= Beginning of Section =
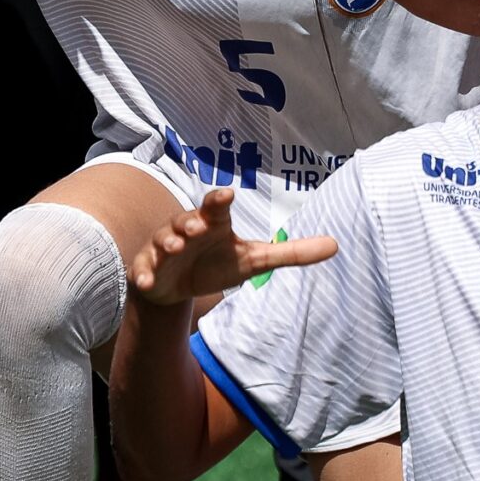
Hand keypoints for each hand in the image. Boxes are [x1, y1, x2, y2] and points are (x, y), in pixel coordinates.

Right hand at [127, 188, 335, 306]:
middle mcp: (186, 229)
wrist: (176, 286)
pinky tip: (147, 281)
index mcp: (213, 223)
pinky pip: (143, 269)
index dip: (220, 199)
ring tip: (176, 247)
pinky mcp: (147, 268)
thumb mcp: (255, 261)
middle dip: (191, 222)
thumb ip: (291, 252)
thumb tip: (336, 245)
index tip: (227, 194)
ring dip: (169, 242)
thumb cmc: (216, 264)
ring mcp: (164, 248)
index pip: (216, 206)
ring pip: (164, 239)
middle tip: (198, 227)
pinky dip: (144, 274)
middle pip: (187, 219)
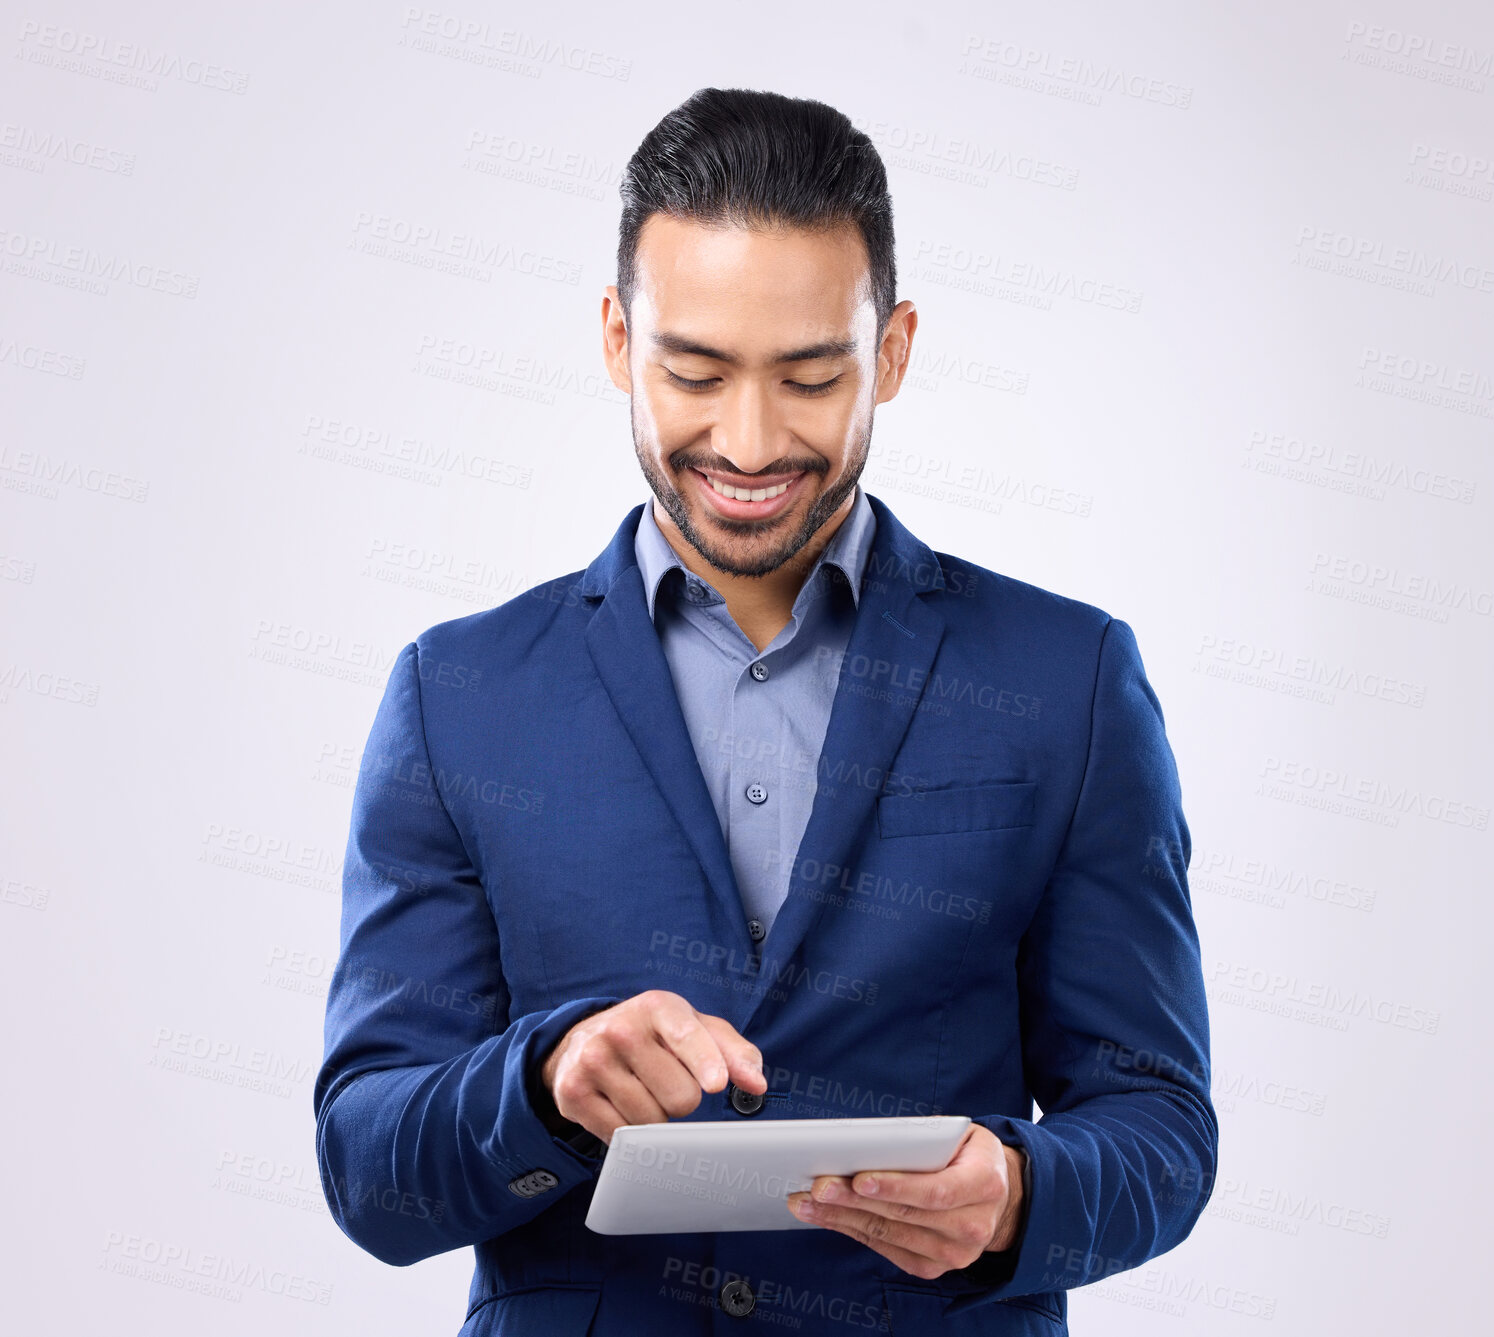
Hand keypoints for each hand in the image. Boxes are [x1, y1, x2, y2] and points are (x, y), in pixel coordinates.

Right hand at [537, 990, 766, 1145]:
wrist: (584, 1040)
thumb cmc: (655, 1035)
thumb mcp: (695, 1028)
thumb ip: (733, 1052)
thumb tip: (756, 1084)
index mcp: (657, 1007)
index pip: (685, 1036)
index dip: (704, 1061)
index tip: (716, 1084)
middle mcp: (620, 1029)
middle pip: (679, 1095)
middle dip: (682, 1099)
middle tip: (666, 1081)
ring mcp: (592, 1061)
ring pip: (650, 1121)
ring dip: (656, 1117)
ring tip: (643, 1091)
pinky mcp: (573, 1094)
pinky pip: (620, 1137)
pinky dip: (630, 1132)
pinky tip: (622, 1106)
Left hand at [785, 1123, 1024, 1279]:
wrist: (1000, 1198)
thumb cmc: (970, 1156)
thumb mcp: (961, 1135)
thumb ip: (926, 1139)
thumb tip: (870, 1142)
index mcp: (984, 1184)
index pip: (935, 1190)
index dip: (895, 1186)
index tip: (858, 1178)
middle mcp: (973, 1226)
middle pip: (904, 1215)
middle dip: (854, 1201)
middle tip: (817, 1186)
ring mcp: (954, 1254)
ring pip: (888, 1234)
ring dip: (842, 1218)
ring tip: (808, 1202)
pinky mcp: (933, 1268)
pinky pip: (886, 1249)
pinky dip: (853, 1231)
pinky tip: (827, 1217)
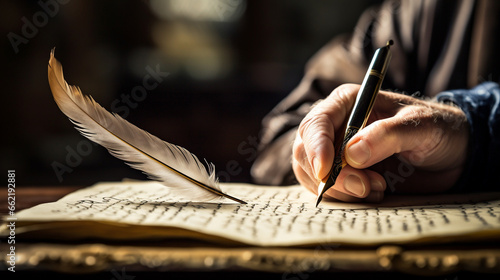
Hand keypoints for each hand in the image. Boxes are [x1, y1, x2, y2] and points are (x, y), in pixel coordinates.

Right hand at [292, 84, 468, 201]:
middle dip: (332, 175)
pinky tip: (374, 192)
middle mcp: (335, 126)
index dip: (317, 147)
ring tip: (378, 187)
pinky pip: (325, 190)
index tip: (326, 172)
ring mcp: (335, 152)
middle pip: (306, 151)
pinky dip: (345, 198)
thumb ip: (387, 135)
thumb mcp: (421, 126)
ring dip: (341, 189)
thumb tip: (351, 154)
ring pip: (312, 174)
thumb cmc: (437, 130)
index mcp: (348, 103)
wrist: (451, 155)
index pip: (317, 122)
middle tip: (366, 187)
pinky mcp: (341, 175)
= End of Section =
## [What to produce]
Pick out the lines above containing the word "Right", then copy them.

## [Answer section]
Right hand at [127, 188, 335, 306]:
Right hand at [537, 990, 766, 1145]:
Right hand at [292, 84, 468, 201]:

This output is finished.